━━━━━ Selected excerpt
The Middle Path: Modular Monolith
A modular monolith gives you most of the organizational benefits of microservices without the distributed systems complexity. The code is structured into independent modules with clear interfaces, but it deploys as one unit.
src/
modules/
orders/ # own models, services, controllers
users/ # own models, services, controllers
payments/ # own models, services, controllers
shared/ # cross-cutting concerns
Each module has its own internal structure and communicates with other modules through defined interfaces — not direct database access. This structure makes future extraction into services straightforward: the interface already exists, you just put a network boundary on it.
The modular monolith is the best starting architecture for most new products. It gives you monolith deployment simplicity with microservice-like organizational boundaries.
The Decision Framework
| Factor | Monolith | Microservices | |--------|----------|---------------| | Team size | 1-15 people | 15+ people, multiple teams | | Product stage | Early, iterating | Mature, stable boundaries | | Scale | Moderate | Extreme or highly variable | | Domain understanding | Still learning | Well understood | | Ops capability | Basic | Dedicated platform/infra team | | Deployment frequency | Weekly-daily | Multiple times daily per team |
If you're on the left side of most rows, start with a monolith. Extract services when specific problems demand it. This isn't a compromise — it's the approach that companies like Shopify, Stack Overflow, and Basecamp have used successfully at significant scale.
━━━━━━━━━━
━━━━━ Given information
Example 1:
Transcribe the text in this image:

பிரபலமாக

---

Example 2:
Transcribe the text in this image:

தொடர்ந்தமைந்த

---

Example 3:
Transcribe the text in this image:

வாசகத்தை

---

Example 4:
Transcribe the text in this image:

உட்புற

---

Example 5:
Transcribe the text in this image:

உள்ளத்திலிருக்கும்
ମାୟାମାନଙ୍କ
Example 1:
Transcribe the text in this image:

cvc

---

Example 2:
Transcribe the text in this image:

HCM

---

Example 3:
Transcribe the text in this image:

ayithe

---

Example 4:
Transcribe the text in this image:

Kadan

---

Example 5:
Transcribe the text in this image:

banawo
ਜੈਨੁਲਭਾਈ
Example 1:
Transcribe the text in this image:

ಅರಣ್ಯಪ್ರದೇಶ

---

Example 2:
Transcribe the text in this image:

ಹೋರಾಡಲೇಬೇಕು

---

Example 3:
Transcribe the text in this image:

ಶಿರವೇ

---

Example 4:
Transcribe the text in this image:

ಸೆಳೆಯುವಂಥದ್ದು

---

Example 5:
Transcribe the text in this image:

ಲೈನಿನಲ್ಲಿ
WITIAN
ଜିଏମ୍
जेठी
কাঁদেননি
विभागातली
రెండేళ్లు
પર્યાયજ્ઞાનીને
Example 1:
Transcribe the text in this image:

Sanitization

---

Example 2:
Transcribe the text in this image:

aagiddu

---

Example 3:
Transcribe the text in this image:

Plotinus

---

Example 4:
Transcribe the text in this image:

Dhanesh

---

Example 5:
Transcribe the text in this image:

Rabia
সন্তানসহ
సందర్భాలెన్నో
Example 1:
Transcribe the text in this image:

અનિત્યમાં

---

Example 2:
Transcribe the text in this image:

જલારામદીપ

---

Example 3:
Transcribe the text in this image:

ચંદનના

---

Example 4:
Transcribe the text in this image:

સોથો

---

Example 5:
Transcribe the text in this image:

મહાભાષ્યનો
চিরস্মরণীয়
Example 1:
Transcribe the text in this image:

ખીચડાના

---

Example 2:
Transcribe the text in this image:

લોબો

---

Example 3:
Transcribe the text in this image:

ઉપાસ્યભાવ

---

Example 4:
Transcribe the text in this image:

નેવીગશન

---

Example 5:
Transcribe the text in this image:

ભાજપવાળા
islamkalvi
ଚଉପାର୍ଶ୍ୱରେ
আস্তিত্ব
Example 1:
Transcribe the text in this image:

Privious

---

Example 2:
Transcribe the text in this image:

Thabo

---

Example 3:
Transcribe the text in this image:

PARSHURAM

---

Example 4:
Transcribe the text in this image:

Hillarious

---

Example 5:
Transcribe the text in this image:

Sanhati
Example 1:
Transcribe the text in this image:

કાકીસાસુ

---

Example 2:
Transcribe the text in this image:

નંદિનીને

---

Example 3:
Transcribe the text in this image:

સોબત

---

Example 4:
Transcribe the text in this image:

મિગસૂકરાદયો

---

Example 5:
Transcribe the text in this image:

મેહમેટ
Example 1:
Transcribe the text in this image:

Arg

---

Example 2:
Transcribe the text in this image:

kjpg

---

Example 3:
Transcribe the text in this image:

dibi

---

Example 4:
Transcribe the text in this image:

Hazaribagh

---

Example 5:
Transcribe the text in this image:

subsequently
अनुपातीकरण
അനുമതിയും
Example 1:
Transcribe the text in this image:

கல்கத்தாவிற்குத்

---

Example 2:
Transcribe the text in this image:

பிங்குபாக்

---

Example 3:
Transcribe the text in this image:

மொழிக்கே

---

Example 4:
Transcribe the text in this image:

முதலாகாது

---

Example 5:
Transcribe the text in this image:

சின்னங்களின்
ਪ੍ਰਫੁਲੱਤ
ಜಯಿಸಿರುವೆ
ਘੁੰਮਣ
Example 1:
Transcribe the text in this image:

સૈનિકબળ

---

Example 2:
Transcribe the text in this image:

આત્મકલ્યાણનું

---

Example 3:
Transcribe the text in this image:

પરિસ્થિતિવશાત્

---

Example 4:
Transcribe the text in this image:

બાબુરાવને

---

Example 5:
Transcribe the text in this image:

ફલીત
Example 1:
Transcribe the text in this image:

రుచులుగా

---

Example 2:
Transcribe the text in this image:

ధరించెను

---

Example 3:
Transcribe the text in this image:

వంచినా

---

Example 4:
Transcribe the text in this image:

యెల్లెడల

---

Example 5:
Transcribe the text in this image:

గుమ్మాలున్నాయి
━━━━━━━━━━
━━━━━ Given information
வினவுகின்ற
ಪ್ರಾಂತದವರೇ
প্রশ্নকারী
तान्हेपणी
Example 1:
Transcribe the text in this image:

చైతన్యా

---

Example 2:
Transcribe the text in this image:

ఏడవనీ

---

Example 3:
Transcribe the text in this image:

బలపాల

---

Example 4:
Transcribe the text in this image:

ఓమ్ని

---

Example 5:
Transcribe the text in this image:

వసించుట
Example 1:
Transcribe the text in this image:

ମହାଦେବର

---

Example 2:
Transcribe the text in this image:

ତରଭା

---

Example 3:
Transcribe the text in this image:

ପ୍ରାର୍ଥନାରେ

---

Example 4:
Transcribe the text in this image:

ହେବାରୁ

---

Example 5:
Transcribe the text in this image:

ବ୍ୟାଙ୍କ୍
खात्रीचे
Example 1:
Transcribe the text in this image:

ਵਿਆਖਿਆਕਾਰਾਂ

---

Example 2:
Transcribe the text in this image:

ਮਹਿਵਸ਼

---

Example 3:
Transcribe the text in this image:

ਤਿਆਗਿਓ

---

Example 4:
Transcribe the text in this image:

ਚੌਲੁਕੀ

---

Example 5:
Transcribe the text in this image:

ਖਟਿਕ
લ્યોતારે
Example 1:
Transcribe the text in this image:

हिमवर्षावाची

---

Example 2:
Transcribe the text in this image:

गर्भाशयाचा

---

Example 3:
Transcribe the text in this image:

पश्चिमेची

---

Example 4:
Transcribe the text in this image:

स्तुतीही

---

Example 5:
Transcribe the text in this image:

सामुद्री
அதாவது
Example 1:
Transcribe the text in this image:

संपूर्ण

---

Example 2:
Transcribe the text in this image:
━━━━━━━━━━
━━━━━ Given information
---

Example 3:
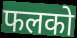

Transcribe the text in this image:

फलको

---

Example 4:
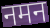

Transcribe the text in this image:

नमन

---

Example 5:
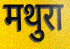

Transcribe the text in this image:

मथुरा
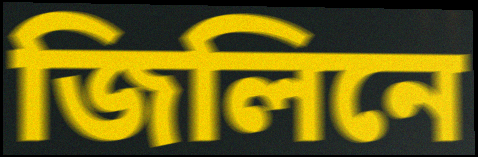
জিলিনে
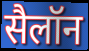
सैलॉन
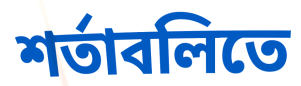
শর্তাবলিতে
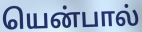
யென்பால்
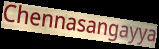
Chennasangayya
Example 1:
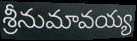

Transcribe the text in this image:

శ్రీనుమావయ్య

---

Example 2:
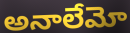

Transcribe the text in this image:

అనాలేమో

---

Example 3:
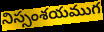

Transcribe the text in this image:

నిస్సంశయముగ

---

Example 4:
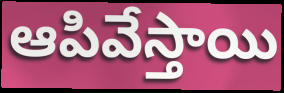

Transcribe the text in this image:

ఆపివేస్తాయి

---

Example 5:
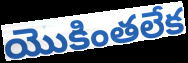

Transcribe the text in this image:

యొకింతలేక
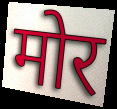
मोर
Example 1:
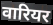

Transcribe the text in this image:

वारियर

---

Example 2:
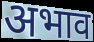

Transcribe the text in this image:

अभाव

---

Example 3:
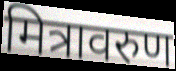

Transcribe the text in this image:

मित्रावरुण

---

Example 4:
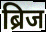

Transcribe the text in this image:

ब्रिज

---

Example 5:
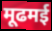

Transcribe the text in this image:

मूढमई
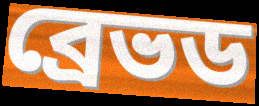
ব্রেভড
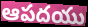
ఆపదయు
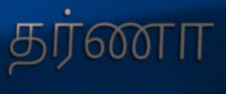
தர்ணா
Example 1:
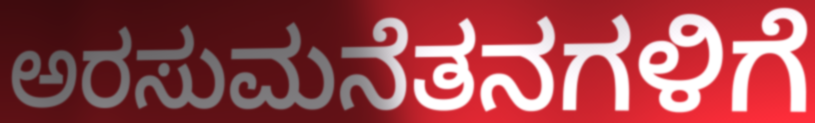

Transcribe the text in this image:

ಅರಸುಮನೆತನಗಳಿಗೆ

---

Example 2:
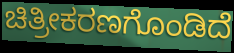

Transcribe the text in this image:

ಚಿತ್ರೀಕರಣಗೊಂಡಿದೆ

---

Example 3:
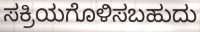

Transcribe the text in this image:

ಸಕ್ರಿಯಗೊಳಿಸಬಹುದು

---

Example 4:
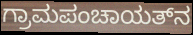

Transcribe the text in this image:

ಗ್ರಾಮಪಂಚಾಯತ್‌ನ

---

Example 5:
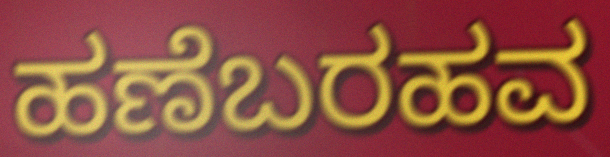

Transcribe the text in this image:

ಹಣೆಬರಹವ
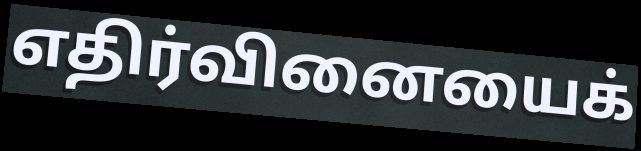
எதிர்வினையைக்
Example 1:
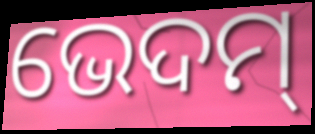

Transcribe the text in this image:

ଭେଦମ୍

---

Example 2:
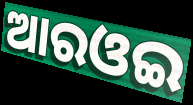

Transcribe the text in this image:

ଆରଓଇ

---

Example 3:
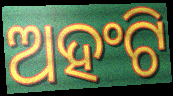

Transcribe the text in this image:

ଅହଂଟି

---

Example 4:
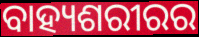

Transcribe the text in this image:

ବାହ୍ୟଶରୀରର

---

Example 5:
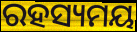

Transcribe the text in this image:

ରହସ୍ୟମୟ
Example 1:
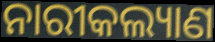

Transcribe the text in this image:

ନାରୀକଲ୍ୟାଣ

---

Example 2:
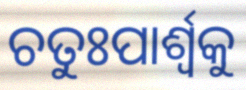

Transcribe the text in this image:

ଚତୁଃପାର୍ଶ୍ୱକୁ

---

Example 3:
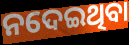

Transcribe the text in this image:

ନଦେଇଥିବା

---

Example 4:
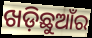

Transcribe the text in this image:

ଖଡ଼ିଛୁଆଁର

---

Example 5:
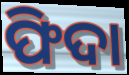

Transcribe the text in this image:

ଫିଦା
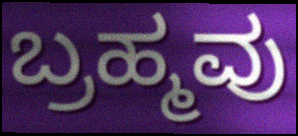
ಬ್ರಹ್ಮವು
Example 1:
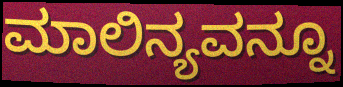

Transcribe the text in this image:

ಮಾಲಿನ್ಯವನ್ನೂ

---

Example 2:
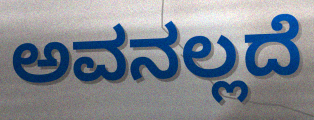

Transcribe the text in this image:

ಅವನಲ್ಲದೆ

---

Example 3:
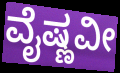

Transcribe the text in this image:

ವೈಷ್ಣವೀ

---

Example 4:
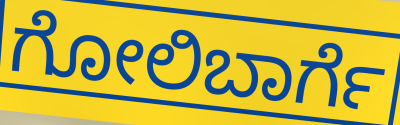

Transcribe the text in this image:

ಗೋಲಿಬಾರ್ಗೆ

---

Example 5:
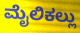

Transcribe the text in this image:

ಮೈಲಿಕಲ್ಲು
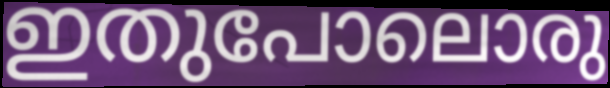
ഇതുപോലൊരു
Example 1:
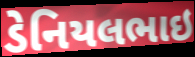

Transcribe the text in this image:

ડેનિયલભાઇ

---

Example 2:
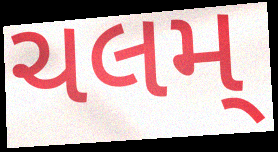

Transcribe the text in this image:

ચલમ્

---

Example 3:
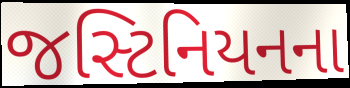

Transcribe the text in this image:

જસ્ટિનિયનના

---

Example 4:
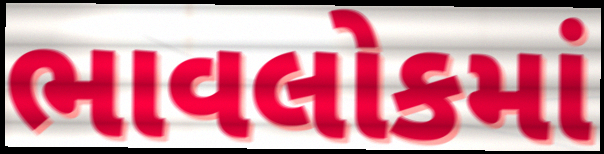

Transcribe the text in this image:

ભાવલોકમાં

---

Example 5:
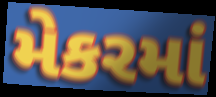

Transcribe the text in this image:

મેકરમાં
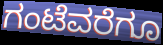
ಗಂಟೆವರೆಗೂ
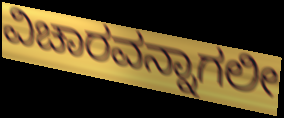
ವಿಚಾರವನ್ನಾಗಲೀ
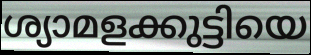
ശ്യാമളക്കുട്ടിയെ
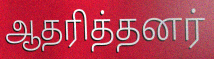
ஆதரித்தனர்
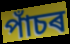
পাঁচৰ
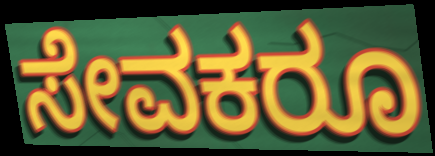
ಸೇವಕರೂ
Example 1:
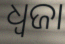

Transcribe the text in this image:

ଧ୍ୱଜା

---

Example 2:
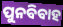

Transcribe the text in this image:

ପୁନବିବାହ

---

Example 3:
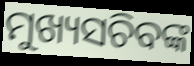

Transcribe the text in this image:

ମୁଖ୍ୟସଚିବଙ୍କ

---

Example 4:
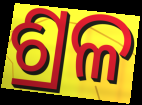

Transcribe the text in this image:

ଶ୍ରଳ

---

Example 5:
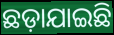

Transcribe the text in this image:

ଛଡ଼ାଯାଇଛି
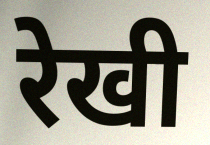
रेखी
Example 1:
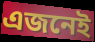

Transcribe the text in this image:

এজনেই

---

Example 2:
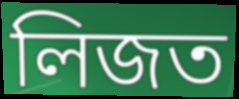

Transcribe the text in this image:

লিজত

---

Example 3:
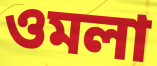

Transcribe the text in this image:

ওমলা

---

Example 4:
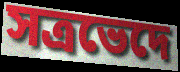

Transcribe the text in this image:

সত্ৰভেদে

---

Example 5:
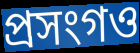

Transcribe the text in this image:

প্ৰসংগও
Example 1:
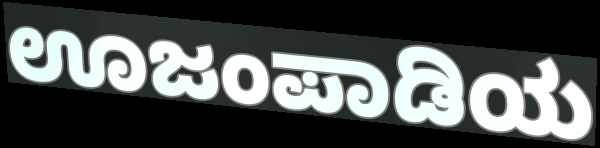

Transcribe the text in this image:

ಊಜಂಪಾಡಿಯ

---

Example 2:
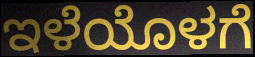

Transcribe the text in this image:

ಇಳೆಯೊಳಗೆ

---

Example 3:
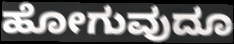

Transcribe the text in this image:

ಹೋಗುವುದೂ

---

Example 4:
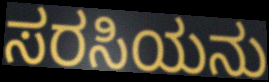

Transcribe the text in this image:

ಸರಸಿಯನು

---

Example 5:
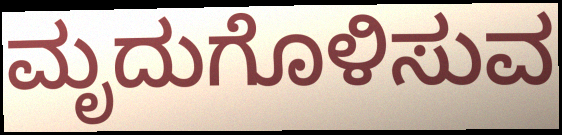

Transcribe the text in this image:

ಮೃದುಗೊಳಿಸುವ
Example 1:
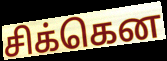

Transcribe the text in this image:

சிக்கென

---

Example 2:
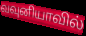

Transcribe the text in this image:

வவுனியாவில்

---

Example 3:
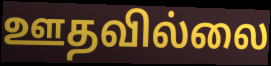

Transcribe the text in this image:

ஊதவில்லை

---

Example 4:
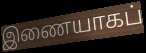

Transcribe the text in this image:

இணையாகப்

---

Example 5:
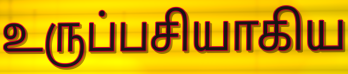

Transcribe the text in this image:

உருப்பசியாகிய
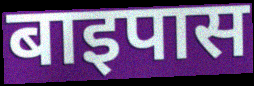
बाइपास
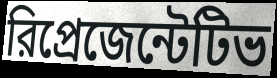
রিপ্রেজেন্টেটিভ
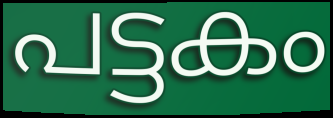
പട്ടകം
━━━━━━━━━━
# Stated task 1
List every factor in the decision framework table of the text on modular monoliths.
# Stated task 2
Pick up the text on modular monoliths after its final sentence and continue it.
The material does not need to be used.

# Result 1
Team size, Product stage, Scale, Domain understanding, Ops capability, Deployment frequency

# Result 2
Key Takeaway
Start with a monolith. It's faster to build, simpler to operate, and easier to refactor. Extract services when you have multiple teams that need to deploy independently, components with radically different scaling needs, or a monolith that's genuinely too large to manage. The modular monolith gives you the best of both worlds for most teams at most stages. Don't adopt microservices because the internet says they're modern — adopt them when the specific problems they solve are problems you actually have.